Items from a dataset
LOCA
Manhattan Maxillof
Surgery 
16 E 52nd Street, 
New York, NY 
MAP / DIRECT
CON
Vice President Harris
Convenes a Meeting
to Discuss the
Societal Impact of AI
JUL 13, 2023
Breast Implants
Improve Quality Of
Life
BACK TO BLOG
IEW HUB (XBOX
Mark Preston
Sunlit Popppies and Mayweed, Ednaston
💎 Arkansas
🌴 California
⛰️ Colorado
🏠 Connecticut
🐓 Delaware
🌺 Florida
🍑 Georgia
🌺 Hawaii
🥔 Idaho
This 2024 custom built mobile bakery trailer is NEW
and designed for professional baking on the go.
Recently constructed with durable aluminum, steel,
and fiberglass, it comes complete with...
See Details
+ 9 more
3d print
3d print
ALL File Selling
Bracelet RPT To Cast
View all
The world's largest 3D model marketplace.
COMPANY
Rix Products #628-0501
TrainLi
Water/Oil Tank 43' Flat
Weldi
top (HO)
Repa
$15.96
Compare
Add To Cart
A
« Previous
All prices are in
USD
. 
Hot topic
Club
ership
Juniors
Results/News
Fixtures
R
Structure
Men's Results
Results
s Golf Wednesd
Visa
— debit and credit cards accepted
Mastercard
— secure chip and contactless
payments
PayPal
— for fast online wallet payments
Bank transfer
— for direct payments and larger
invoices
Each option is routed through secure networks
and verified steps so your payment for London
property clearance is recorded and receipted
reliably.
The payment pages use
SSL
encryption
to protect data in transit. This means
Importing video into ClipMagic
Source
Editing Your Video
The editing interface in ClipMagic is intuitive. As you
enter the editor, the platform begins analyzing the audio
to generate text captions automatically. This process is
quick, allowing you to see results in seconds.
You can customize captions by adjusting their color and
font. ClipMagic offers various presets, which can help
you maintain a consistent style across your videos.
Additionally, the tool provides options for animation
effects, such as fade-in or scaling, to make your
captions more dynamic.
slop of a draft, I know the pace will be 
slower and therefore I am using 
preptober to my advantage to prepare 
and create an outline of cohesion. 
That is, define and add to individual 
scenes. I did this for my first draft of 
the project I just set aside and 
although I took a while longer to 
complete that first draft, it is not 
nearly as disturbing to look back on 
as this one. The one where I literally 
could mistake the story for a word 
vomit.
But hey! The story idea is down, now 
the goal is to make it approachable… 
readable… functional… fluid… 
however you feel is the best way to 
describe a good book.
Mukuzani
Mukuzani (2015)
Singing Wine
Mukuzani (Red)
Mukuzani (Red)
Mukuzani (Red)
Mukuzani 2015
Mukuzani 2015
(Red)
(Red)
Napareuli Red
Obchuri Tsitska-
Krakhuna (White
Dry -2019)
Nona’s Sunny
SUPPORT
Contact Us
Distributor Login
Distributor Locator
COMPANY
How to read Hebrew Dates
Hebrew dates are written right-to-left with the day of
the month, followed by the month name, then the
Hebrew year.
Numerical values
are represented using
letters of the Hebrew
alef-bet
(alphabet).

Work order »
Can you retype every line of the listing above, keeping each one word for word?

Answer below »
LOCA
Manhattan Maxillof
Surgery 
16 E 52nd Street, 
New York, NY 
MAP / DIRECT
CON
Vice President Harris
Convenes a Meeting
to Discuss the
Societal Impact of AI
JUL 13, 2023
Breast Implants
Improve Quality Of
Life
BACK TO BLOG
IEW HUB (XBOX
Mark Preston
Sunlit Popppies and Mayweed, Ednaston
💎 Arkansas
🌴 California
⛰️ Colorado
🏠 Connecticut
🐓 Delaware
🌺 Florida
🍑 Georgia
🌺 Hawaii
🥔 Idaho
This 2024 custom built mobile bakery trailer is NEW
and designed for professional baking on the go.
Recently constructed with durable aluminum, steel,
and fiberglass, it comes complete with...
See Details
+ 9 more
3d print
3d print
ALL File Selling
Bracelet RPT To Cast
View all
The world's largest 3D model marketplace.
COMPANY
Rix Products #628-0501
TrainLi
Water/Oil Tank 43' Flat
Weldi
top (HO)
Repa
$15.96
Compare
Add To Cart
A
« Previous
All prices are in
USD
. 
Hot topic
Club
ership
Juniors
Results/News
Fixtures
R
Structure
Men's Results
Results
s Golf Wednesd
Visa
— debit and credit cards accepted
Mastercard
— secure chip and contactless
payments
PayPal
— for fast online wallet payments
Bank transfer
— for direct payments and larger
invoices
Each option is routed through secure networks
and verified steps so your payment for London
property clearance is recorded and receipted
reliably.
The payment pages use
SSL
encryption
to protect data in transit. This means
Importing video into ClipMagic
Source
Editing Your Video
The editing interface in ClipMagic is intuitive. As you
enter the editor, the platform begins analyzing the audio
to generate text captions automatically. This process is
quick, allowing you to see results in seconds.
You can customize captions by adjusting their color and
font. ClipMagic offers various presets, which can help
you maintain a consistent style across your videos.
Additionally, the tool provides options for animation
effects, such as fade-in or scaling, to make your
captions more dynamic.
slop of a draft, I know the pace will be 
slower and therefore I am using 
preptober to my advantage to prepare 
and create an outline of cohesion. 
That is, define and add to individual 
scenes. I did this for my first draft of 
the project I just set aside and 
although I took a while longer to 
complete that first draft, it is not 
nearly as disturbing to look back on 
as this one. The one where I literally 
could mistake the story for a word 
vomit.
But hey! The story idea is down, now 
the goal is to make it approachable… 
readable… functional… fluid… 
however you feel is the best way to 
describe a good book.
Mukuzani
Mukuzani (2015)
Singing Wine
Mukuzani (Red)
Mukuzani (Red)
Mukuzani (Red)
Mukuzani 2015
Mukuzani 2015
(Red)
(Red)
Napareuli Red
Obchuri Tsitska-
Krakhuna (White
Dry -2019)
Nona’s Sunny
SUPPORT
Contact Us
Distributor Login
Distributor Locator
COMPANY
How to read Hebrew Dates
Hebrew dates are written right-to-left with the day of
the month, followed by the month name, then the
Hebrew year.
Numerical values
are represented using
letters of the Hebrew
alef-bet
(alphabet).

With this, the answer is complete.